Let me put a passenger's perspective on some of the points raised.
When you can fly to 800-900 miles to Chicago for half the cost and 1/10th the time, you can't expect much. But I don't think simple courtesy and a complimentary soda is going overboard. I won't repeat my other postings relating the absolute crap service I've received on most of the legacy airlines. To be fair, a good portion of it was driven by bean counting measures.
Paying for meals in coach on intermediate length flights? I don't have a problem with that, as long as the food is decent; but, too often it is not. Pay for drinks (alcoholic) in coach, not a problem. But paying for a gin and tonic and being told lemons/limes didn't come with anymore; well, that smacks of making the airline's problem mine. I don't like it.
Raising fares across the board and keeping them there by everyone doing it? Well depending on how that's structured; that's either collusion/price fixing or re-regulation. Ask Howard Putnam and Bob Crandall how that worked for them at Braniff and American. Of course, one of them snitched, so it didn't pan out.

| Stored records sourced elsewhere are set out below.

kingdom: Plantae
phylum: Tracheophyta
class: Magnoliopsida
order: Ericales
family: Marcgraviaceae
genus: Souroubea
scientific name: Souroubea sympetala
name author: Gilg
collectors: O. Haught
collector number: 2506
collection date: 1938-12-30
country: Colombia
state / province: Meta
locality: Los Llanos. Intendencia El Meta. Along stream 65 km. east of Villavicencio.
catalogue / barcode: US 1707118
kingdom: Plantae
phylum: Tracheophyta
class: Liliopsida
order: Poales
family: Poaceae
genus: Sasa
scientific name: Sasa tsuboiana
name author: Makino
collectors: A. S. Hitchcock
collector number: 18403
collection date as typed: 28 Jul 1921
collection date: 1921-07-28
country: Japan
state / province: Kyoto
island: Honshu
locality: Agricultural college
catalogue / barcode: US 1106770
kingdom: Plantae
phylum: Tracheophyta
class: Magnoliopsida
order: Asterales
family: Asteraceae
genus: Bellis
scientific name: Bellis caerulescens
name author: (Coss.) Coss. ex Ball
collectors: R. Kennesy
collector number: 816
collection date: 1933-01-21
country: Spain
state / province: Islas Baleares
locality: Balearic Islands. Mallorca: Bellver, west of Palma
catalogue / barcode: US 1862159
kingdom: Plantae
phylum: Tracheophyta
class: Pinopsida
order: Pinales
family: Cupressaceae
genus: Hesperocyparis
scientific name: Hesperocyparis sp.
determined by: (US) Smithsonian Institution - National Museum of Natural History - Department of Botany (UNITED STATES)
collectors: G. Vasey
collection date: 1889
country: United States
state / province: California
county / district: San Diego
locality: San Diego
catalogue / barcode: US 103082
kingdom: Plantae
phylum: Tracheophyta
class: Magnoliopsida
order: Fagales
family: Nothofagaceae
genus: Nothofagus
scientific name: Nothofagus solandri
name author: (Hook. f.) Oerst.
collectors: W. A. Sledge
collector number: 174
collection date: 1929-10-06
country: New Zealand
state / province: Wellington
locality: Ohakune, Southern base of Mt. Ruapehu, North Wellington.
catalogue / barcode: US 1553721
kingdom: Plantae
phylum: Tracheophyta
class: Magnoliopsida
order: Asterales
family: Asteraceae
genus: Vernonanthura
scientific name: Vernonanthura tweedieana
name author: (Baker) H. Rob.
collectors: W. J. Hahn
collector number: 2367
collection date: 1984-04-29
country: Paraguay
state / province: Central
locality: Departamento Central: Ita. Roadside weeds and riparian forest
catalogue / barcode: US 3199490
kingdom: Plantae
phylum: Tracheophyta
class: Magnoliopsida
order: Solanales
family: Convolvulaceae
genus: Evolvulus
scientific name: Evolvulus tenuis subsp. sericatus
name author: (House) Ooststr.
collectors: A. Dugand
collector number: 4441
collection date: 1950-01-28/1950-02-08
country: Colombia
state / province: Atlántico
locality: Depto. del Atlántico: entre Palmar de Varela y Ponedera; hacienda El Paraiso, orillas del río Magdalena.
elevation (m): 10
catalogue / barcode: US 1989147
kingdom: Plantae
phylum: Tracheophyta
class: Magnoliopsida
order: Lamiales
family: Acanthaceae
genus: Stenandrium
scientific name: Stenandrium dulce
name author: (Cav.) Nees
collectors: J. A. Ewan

Ticket change fees? I was flying from MSP-RDU on a legacy carrier and moved my date one day earlier. $25 change fee, $50 change fee? No-they wanted $100 more than it cost for me to purchase a one-way next day ticket from MSP-MDW on American Trans Air, get off, collect my bag, check in on Southwest, go through security, and fly from MDW-RDU. I am a Million Miler flyer on that airline; but I told them they could take their seat and sell it to somebody else (my language was probably a little more harsh). I saved a $100 (more on principle than anything else) and they got to sell the seat again. But they trashed a lot of loyalty; almost all of it. I've only flown them once since.
Frequent flyer miles? Why bother- you can't get a seat on a flight anywhere, anytime hardly (with Southwest being an exception-although they have blackout dates). The airlines themselves devalued them so much they are worth nothing to most people- so they don't breed the loyalty they did, yet they are a huge potential financial burden (or perhaps write-off).
I got a hoot out of the pilot cruising this board looking for the cheapest flight to Florida- nobody vilified him for trying to save some money, but boy when your customers do that, we're screwing your company.
Solutions-
1. Try to keep your employees happy and that'll get back to your customer. Clearly, a lot of airlines need help here (perhaps I can start a consulting gig, hmmmmm).
2. Focus on the customer.
3. Be competitive in smart ways- not cheap ways.
It's a shame for me. I've loved aviation all my life and could probably be accused of being a wannabe (although, beleive me, this board has provided the cure for that!). Service where it is; I either really need to take the trip and/or it has to be over a 10 hour drive before I fly. And you know what, I'm not really missing it that much.
That's my two cents.
OldAg
Last edited by OldAg84; 04-07-2006 at 10:31 AM.